Rewrite the listing below with "Readme" replaced by "README" everywhere, keeping every other character the same.
*** Entries supplied ***
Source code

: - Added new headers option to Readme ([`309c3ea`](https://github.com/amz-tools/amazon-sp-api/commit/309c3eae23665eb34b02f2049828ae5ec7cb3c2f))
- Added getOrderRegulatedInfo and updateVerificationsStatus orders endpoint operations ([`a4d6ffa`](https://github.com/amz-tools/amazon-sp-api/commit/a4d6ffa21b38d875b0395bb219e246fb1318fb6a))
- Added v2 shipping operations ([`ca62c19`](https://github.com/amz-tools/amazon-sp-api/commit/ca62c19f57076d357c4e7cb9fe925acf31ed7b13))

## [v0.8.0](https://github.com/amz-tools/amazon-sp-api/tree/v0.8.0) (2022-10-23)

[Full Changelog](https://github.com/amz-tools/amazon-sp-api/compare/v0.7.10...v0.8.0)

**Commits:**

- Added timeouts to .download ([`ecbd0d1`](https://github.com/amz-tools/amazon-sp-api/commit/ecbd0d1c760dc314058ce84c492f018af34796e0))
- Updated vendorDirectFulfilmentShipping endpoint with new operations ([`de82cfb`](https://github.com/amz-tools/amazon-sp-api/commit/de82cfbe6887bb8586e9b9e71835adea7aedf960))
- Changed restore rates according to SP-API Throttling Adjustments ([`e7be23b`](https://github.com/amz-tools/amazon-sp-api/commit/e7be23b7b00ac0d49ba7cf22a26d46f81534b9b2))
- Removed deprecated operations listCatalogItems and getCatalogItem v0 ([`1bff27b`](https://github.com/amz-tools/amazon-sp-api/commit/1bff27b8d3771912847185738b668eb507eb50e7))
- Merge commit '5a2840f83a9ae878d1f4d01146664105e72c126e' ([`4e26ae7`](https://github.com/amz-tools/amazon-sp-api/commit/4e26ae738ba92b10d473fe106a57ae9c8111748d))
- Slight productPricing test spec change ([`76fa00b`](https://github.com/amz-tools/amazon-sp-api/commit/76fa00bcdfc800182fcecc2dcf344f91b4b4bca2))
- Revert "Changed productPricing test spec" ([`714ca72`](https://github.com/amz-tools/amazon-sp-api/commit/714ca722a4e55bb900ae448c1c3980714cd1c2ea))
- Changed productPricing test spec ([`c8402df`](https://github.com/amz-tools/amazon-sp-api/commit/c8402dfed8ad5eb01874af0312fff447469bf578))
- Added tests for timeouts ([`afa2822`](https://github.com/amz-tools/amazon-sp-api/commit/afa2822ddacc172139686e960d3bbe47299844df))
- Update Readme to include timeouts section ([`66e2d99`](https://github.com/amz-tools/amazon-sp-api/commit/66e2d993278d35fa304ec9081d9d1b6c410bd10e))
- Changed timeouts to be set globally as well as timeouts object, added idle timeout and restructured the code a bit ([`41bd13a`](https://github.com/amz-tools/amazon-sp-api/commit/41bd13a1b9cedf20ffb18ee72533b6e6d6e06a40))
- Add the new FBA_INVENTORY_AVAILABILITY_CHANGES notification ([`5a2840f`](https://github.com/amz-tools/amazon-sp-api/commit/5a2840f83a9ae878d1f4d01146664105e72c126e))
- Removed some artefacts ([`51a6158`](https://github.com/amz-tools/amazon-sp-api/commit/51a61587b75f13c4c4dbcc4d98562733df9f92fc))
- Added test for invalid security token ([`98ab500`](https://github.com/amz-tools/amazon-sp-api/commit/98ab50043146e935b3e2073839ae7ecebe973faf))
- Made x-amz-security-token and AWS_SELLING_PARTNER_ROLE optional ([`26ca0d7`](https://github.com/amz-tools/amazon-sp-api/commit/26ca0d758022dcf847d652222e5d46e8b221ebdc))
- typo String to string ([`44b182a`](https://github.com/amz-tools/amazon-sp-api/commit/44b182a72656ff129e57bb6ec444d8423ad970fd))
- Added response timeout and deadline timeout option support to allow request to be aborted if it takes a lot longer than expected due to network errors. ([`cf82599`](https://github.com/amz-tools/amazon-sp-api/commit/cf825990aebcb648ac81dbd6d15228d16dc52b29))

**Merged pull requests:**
*** End of Entries supplied ***
Finished task >>
Source code

: - Added new headers option to README ([`309c3ea`](https://github.com/amz-tools/amazon-sp-api/commit/309c3eae23665eb34b02f2049828ae5ec7cb3c2f))
- Added getOrderRegulatedInfo and updateVerificationsStatus orders endpoint operations ([`a4d6ffa`](https://github.com/amz-tools/amazon-sp-api/commit/a4d6ffa21b38d875b0395bb219e246fb1318fb6a))
- Added v2 shipping operations ([`ca62c19`](https://github.com/amz-tools/amazon-sp-api/commit/ca62c19f57076d357c4e7cb9fe925acf31ed7b13))

## [v0.8.0](https://github.com/amz-tools/amazon-sp-api/tree/v0.8.0) (2022-10-23)

[Full Changelog](https://github.com/amz-tools/amazon-sp-api/compare/v0.7.10...v0.8.0)

**Commits:**

- Added timeouts to .download ([`ecbd0d1`](https://github.com/amz-tools/amazon-sp-api/commit/ecbd0d1c760dc314058ce84c492f018af34796e0))
- Updated vendorDirectFulfilmentShipping endpoint with new operations ([`de82cfb`](https://github.com/amz-tools/amazon-sp-api/commit/de82cfbe6887bb8586e9b9e71835adea7aedf960))
- Changed restore rates according to SP-API Throttling Adjustments ([`e7be23b`](https://github.com/amz-tools/amazon-sp-api/commit/e7be23b7b00ac0d49ba7cf22a26d46f81534b9b2))
- Removed deprecated operations listCatalogItems and getCatalogItem v0 ([`1bff27b`](https://github.com/amz-tools/amazon-sp-api/commit/1bff27b8d3771912847185738b668eb507eb50e7))
- Merge commit '5a2840f83a9ae878d1f4d01146664105e72c126e' ([`4e26ae7`](https://github.com/amz-tools/amazon-sp-api/commit/4e26ae738ba92b10d473fe106a57ae9c8111748d))
- Slight productPricing test spec change ([`76fa00b`](https://github.com/amz-tools/amazon-sp-api/commit/76fa00bcdfc800182fcecc2dcf344f91b4b4bca2))
- Revert "Changed productPricing test spec" ([`714ca72`](https://github.com/amz-tools/amazon-sp-api/commit/714ca722a4e55bb900ae448c1c3980714cd1c2ea))
- Changed productPricing test spec ([`c8402df`](https://github.com/amz-tools/amazon-sp-api/commit/c8402dfed8ad5eb01874af0312fff447469bf578))
- Added tests for timeouts ([`afa2822`](https://github.com/amz-tools/amazon-sp-api/commit/afa2822ddacc172139686e960d3bbe47299844df))
- Update README to include timeouts section ([`66e2d99`](https://github.com/amz-tools/amazon-sp-api/commit/66e2d993278d35fa304ec9081d9d1b6c410bd10e))
- Changed timeouts to be set globally as well as timeouts object, added idle timeout and restructured the code a bit ([`41bd13a`](https://github.com/amz-tools/amazon-sp-api/commit/41bd13a1b9cedf20ffb18ee72533b6e6d6e06a40))
- Add the new FBA_INVENTORY_AVAILABILITY_CHANGES notification ([`5a2840f`](https://github.com/amz-tools/amazon-sp-api/commit/5a2840f83a9ae878d1f4d01146664105e72c126e))
- Removed some artefacts ([`51a6158`](https://github.com/amz-tools/amazon-sp-api/commit/51a61587b75f13c4c4dbcc4d98562733df9f92fc))
- Added test for invalid security token ([`98ab500`](https://github.com/amz-tools/amazon-sp-api/commit/98ab50043146e935b3e2073839ae7ecebe973faf))
- Made x-amz-security-token and AWS_SELLING_PARTNER_ROLE optional ([`26ca0d7`](https://github.com/amz-tools/amazon-sp-api/commit/26ca0d758022dcf847d652222e5d46e8b221ebdc))
- typo String to string ([`44b182a`](https://github.com/amz-tools/amazon-sp-api/commit/44b182a72656ff129e57bb6ec444d8423ad970fd))
- Added response timeout and deadline timeout option support to allow request to be aborted if it takes a lot longer than expected due to network errors. ([`cf82599`](https://github.com/amz-tools/amazon-sp-api/commit/cf825990aebcb648ac81dbd6d15228d16dc52b29))

**Merged pull requests:**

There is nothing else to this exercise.